Generating power like plants
When plants absorb sunlight, they convert carbon dioxide into energy-rich organic compounds. What if humans could do the same thing? What if we could pull CO2 out of the air and use it to build organic molecules? This revolutionary idea is still just that — an idea. But organic chemists at Carolina are laying the groundwork for turning it into reality.
A freshwater aquarium looks a bit like an underwater garden — bright, green grasses grow next to burgundy leaves resembling arugula. Small, silver fish dart between the foliage, as streams of bubbles flow up through the water column.
Dave Nicewicz stares at this array of life contained within the rectangular glass tank on his desk.
“Look at the little oxygen bubble at the edge of the leaf — that’s a good one” he says, pointing to the plant with a reddish hue. A small heat lamp mimics the sun, radiating light into the tank, while six different species of plants release oxygen.
“I love this thing because you can actually see photosynthesis happening — you can’t see that outside.”
As a research scientist, Nicewicz finds inspiration in photosynthesis. And while he loves plants (both his office and home are full of them) he is not a biologist — he’s an organic chemist.

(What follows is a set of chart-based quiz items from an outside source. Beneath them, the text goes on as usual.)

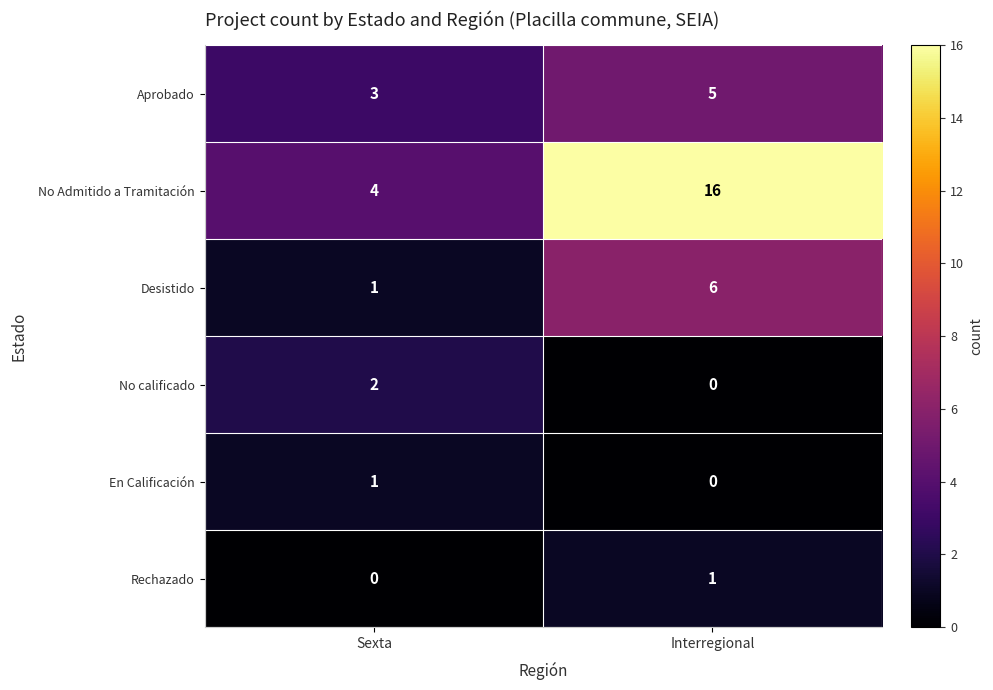

Reading right to left, transcribe all the data shown in this chart.

Aprobado: 5	3
No Admitido a Tramitación: 16	4
Desistido: 6	1
No calificado: 0	2
En Calificación: 0	1
Rechazado: 1	0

“I’m not equating what we do to photosynthesis, but we’re inspired by that process,” he says.
Nicewicz’s ultimate goal is to use the most abundant source of energy on the planet — sunlight — to power chemical reactions. “To harvest sunlight in a way that either directly or indirectly can be used in chemical reactions by translating photons into electrons,” he says. “That’s the future.”
Humans have not yet engineered a way to create the complex biological machinery of plant life in a lab, according to Nicewicz, but the inspiration for the starting point is there — in the form of photo-redox catalysis.
“It’s just a fancy way of saying we use light to make cool molecules,” says Nate Romero, a former PhD student of the Nicewicz lab.
To explain this chemical process, it’s helpful to break down each word. We’re talking about creating reactions, and all reactions require an energy input – like heat or light. Photo refers to light, and redox refers to the transfer of electrons. Catalysis simply means using a catalyst, which decreases the amount of energy needed for a reaction to occur.
“We can use a single catalyst to make hundreds or thousands or millions of molecules that we’re interested in studying,” says Cole Cruz, a graduate research assistant in the lab.
By trying out different catalysts, this group of organic chemists can trim off one part of a molecule, or combine molecules that wouldn’t typically combine. These “cool molecules” play a major role in the development of vital plastics and medicines around the world — making the production process more economical and more environmentally friendly.
To do that, Nicewicz and his students want to avoid the use of toxic metals, and utilize processes that generate little or not waste at all — the same way plants generate energy. “That’s the challenge for chemical synthesis in the 21st century,” he says. “We have to mimic how plants make molecules.”